A hoped-for rebound in China’s property market has been “somewhat slower” than expected, real estate adviser Savills has said, as parts of the global market struggle to regain momentum after a slump caused by higher borrowing costs.
In half-year results on Thursday, the FTSE 250 group reported pre-tax profits of £6mn for the period, down from £50mn in the first half of 2022. This was led by a slide in turnover at its transaction advisory business, which includes commercial and residential property deals, with revenue down by a fifth overall.
Group chief executive Mark Ridley told the Financial Times the sector was “always going to have this moment”, when the period of low interest rates came to an end, knocking asset prices and testing investor confidence.

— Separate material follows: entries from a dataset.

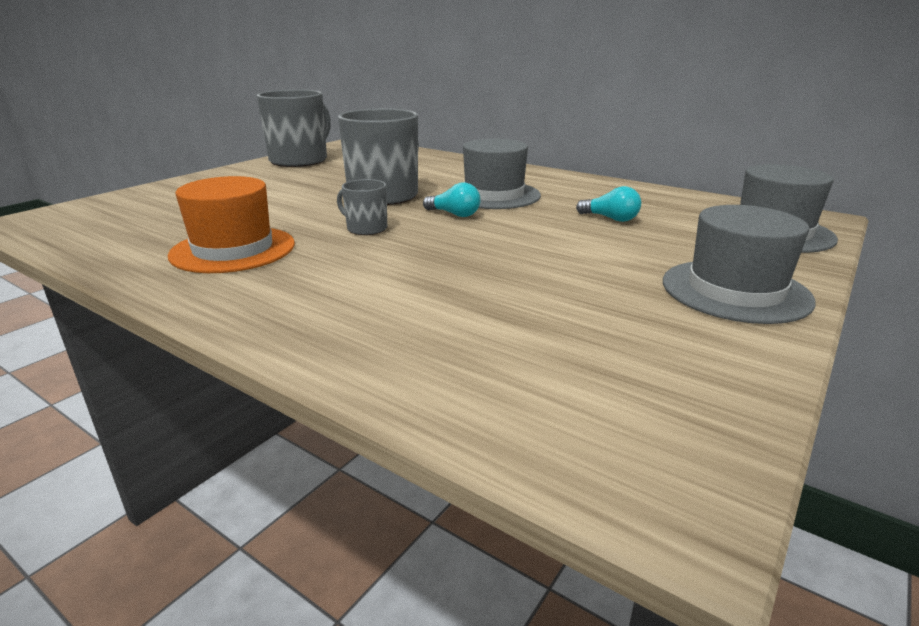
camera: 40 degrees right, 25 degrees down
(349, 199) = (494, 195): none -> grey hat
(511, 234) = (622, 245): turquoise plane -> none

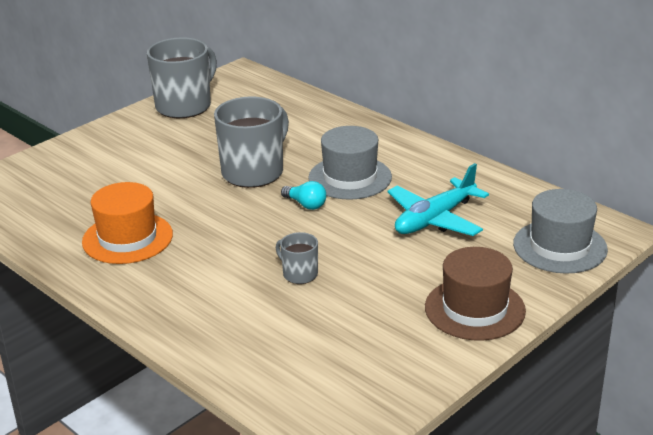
camera: 10 degrees right, 5 degrees up
(366, 228) = (229, 219): grey mug -> grey mug (299, 274)
(610, 219) = (435, 219): turquoise light bulb -> turquoise plane
(735, 291) = (474, 309): grey hat -> brown hat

“It’s now upon us, and markets are recalibrating at different speeds,” he said. London and the wider UK market are recovering “quite quickly”, he added, but China’s recovery had been “slower than we hoped”.
All regions had suffered a “material decline in trading volumes” as they adjusted to a rise in borrowing costs, the group said in the earnings statement, as investors “seek greater certainty on the trajectory of interest rates over the next 18 months, something which has become somewhat clearer in recent weeks than for much of the period”.
Shares in the FTSE 250 company were down 9 per cent by late morning trading in London.
The UK-based property group is the latest to report sliding earnings on the back of rising global interest rates, which have led to a drop in real estate deals.
Savills said it was seeing continued strength in Japan and good signals in the UK, but that in China and continental Europe reduced market volumes were now expected through much of the rest of the year.